On the losing end were Ash, with a sad looking cactus grilled cheese, Michael, and Ron who made a dish with what Love thought was rancid crab (as we will learn later in the episode, bad seafood is the no.1 cardinal sin). Michael created a dish was "like two trains coming together", according to Love, and suffered a blow to his over-inflated, Michelin-star-ego by being in the bottom three.

But things were about to get heavier as Padma announced that the elimination challenge was to take place in a ranch in the desert. The guests: two dozen local cowboys. Time: one hour and 15 minutes to cook everything.

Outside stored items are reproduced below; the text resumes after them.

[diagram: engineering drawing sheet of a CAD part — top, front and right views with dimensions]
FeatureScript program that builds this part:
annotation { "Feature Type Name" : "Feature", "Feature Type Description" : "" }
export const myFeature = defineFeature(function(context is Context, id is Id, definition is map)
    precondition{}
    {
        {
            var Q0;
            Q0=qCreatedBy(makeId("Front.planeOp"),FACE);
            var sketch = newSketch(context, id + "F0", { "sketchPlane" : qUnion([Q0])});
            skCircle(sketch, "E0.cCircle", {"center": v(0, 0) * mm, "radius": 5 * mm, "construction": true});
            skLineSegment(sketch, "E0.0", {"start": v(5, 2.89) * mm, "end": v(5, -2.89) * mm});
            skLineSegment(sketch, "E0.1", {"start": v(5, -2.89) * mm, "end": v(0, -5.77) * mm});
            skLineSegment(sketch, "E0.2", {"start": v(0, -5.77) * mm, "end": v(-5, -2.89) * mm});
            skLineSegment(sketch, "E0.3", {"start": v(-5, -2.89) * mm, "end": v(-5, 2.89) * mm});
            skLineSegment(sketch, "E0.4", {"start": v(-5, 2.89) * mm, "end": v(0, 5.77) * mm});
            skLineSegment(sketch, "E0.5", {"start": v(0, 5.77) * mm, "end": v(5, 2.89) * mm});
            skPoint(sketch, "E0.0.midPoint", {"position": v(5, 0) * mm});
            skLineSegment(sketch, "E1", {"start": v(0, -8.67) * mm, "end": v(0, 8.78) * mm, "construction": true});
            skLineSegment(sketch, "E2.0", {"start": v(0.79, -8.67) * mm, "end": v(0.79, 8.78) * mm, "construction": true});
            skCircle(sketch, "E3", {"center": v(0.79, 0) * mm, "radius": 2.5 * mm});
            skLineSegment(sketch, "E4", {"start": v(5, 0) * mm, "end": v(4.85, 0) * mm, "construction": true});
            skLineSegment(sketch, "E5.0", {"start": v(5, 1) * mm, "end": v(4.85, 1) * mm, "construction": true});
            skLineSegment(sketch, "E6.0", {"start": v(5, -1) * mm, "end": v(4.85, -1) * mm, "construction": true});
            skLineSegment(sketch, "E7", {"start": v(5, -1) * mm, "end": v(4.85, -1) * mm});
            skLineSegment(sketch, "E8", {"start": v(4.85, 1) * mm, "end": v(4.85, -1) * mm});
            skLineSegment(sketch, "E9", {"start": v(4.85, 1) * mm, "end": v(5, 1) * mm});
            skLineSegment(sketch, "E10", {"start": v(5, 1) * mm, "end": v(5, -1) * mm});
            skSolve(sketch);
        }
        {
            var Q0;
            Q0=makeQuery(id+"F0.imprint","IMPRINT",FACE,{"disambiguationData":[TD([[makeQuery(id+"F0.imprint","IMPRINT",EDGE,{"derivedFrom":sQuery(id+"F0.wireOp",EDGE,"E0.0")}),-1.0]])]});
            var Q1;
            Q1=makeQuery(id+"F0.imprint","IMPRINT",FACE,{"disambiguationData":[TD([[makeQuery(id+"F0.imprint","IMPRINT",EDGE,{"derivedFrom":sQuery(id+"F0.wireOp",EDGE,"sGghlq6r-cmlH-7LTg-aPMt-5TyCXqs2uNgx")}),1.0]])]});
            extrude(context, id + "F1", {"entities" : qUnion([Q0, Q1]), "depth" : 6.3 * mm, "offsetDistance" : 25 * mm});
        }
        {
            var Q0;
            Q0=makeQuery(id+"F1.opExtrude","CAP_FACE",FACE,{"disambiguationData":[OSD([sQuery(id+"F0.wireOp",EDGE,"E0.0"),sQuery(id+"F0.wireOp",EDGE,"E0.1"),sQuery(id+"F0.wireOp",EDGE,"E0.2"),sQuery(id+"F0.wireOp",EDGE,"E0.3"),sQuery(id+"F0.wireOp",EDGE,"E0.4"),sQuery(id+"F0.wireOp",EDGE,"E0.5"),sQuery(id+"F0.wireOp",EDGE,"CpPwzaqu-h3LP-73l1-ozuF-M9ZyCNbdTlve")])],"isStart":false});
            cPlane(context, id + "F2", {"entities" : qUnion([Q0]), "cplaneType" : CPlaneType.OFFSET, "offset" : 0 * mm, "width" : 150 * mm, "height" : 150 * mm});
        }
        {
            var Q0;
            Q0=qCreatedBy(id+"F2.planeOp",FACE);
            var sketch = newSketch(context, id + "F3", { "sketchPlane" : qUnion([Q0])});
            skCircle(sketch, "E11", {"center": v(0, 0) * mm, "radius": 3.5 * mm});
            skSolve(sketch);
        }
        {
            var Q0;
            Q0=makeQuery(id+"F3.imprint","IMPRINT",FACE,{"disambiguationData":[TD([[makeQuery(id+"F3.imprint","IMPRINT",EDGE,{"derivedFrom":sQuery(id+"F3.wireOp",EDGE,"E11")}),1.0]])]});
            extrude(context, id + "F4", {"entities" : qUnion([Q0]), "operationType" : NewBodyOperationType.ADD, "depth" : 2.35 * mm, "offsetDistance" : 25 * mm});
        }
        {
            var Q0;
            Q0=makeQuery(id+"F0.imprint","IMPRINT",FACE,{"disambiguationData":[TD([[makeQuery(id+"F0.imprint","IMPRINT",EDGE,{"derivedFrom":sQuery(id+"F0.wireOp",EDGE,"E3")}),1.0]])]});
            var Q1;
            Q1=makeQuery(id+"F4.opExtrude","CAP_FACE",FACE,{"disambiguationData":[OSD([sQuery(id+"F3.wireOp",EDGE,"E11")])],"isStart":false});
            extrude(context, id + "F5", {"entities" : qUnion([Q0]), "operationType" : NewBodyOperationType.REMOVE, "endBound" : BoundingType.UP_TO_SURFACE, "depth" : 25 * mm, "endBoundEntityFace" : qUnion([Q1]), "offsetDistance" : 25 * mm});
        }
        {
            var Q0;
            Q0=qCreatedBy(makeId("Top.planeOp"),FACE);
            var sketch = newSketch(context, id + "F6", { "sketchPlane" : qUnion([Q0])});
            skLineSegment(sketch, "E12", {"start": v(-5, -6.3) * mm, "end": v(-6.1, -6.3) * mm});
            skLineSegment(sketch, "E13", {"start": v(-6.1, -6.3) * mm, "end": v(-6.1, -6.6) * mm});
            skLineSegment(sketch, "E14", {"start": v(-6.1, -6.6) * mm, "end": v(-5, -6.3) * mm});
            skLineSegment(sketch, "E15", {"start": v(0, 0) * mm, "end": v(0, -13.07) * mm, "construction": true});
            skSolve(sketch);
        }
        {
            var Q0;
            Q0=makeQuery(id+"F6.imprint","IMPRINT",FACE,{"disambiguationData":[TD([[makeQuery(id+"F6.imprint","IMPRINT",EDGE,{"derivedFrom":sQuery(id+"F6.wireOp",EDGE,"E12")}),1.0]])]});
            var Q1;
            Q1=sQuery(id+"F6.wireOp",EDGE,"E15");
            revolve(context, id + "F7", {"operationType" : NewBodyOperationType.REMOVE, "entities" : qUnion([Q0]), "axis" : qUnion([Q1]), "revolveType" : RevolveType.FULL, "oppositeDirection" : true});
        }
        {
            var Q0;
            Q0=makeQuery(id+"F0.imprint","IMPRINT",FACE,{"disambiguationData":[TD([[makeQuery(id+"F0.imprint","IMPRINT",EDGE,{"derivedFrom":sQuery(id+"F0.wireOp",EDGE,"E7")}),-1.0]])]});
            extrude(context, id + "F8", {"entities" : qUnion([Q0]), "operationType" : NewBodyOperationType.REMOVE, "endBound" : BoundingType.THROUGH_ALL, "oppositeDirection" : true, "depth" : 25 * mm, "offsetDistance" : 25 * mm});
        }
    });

When the contestants arrived at the campsite which was to serve as their cooking space, they found four fire pits, some banged-up cast iron pans and a mess station with some crude-looking cooking tools.

"This is my idea of a living hell," said Eli on viewing the site. Meanwhile, other contestants seemed more enthusiastic. "The outhouse is familiar to me" said Ashley wistfully, reminiscing about her childhood growing up in the woods. A comment which only leads one to ask: where do the producers find these people?

On the scorching hot afternoon of the challenge, most of the chefs seemed to go a little crazy. It all culminated in Ron asking if anyone had a sword he could use to bust open a coconut.

Brian, however, remained cool as ever, staring at the open-pit grill an hour before the start of the challenge to map out his cooking space. This move paid off for him with a win for his "restaurant quality" pork loin over polenta and dandelion greens.

Brian's brother Michael joined him, Laurine, and Ashley in the top four. The sibling rivalry seemed to be heating up as Brian commented that every time he and his Michael have been in the top group, he has always one-upped his younger brother.

On the bottom were Robin, Ron, and Mattin. This time around the judges seemed truly disgusted by all three of their dishes. While Robin struck out with her drunken shrimp that apparently tasted like chlorine, Ron's Haitian cocktail, in what seems like a bit of a stretch, was denounced as the worst drink the judges had ever tasted.

The real loser, though, was Mattin who inadvertently gave Love indigestion with his undercooked black cod ceviche. Earlier in the episode, Tom Colicchio—who is always one for drama—spit out his raw cod onto the dusty desert floor in disgust.

So it appears that the Top Chef wisdom from episode six is as such: do not serve undercooked seafood in a subconscious attempt to give the judges a mild case of food poisoning, learn how to de-slime cactus, and catch up on how to cook with rudimentary tools.